Of the 273 households, 35.5% of which had children under the age of 18 living with them, 56.8% were married couples living together, 5.5% were cohabitating couples, 19.0% had a female householder with no spouse or partner present and 18.7% had a male householder with no spouse or partner present. 27.8% of all households were non-families. 24.9% of all households were made up of individuals, 11.0% had someone living alone who was 65 years old or older.

The median age in the city was 37.6 years. 30.7% of the residents were under the age of 20; 3.1% were between the ages of 20 and 24; 25.5% were from 25 and 44; 27.1% were from 45 and 64; and 13.5% were 65 years of age or older. The gender makeup of the city was 53.2% male and 46.8% female.

===2010 census===
As of the census of 2010, there were 771 people, 279 households, and 208 families residing in the city. The population density was 748.5 PD/sqmi. There were 299 housing units at an average density of 290.3 /sqmi. The racial makeup of the city was 97.4% White, 0.6% African American, 0.1% Native American, 0.5% Asian, 0.5% from other races, and 0.8% from two or more races. Hispanic or Latino of any race were 2.5% of the population.
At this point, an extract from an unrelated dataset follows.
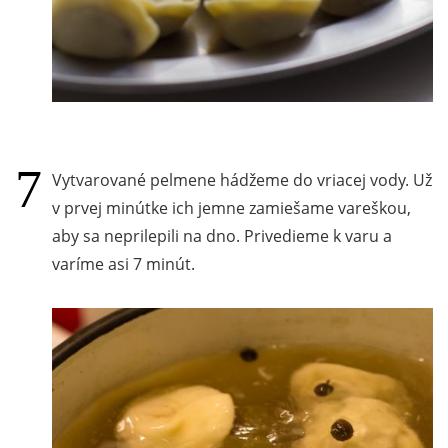
Vytvarované pelmene hádžeme do vriacej vody. Už
v prvej minútke ich jemne zamiešame vareškou,
aby sa neprilepili na dno. Privedieme k varu a
varíme asi 7 minút.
There were 279 households, of which 41.2% had children under the age of 18 living with them, 56.3% were married couples living together, 11.8% had a female householder with no husband present, 6.5% had a male householder with no wife present, and 25.4% were non-families. 20.8% of all households were made up of individuals, and 9% had someone living alone who was 65 years of age or older. The average household size was 2.76 and the average family size was 3.19.

The median age in the city was 33.3 years. 30.6% of residents were under the age of 18; 6.8% were between the ages of 18 and 24; 28.7% were from 25 to 44; 24.7% were from 45 to 64; and 9.2% were 65 years of age or older. The gender makeup of the city was 51.2% male and 48.8% female.

===2000 census===
As of the census of 2000, there were 759 people, 271 households, and 208 families residing in the city. The population density was 778.9 PD/sqmi. There were 282 housing units at an average density of 289.4 /sqmi. The racial makeup of the city was 95.13% White, 1.98% Native American, 1.98% from other races, and 0.92% from two or more races. Hispanic or Latino of any race were 4.35% of the population.

There were 271 households, out of which 40.6% had children under the age of 18 living with them, 63.1% were married couples living together, 8.9% had a female householder with no husband present, and 23.2% were non-families. 20.3% of all households were made up of individuals, and 7.7% had someone living alone who was 65 years of age or older. The average household size was 2.80 and the average family size was 3.20.

In the city, the population was spread out, with 30.3% under the age of 18, 7.2% from 18 to 24, 30.2% from 25 to 44, 23.3% from 45 to 64, and 9.0% who were 65 years of age or older. The median age was 33 years. For every 100 females, there were 102.4 males. For every 100 females age 18 and over, there were 98.1 males.

The median income for a household in the city was $39,539, and the median income for a family was $45,125. Males had a median income of $31,726 versus $25,882 for females. The per capita income for the city was $18,141. About 2.4% of families and 4.7% of the population were below the poverty line, including 4.9% of those under age 18 and 3.5% of those age 65 or over.

==Education==
Carlisle Community Schools operates public schools. One school, Hartford Upper Elementary School (grades 4–5), is in Hartford.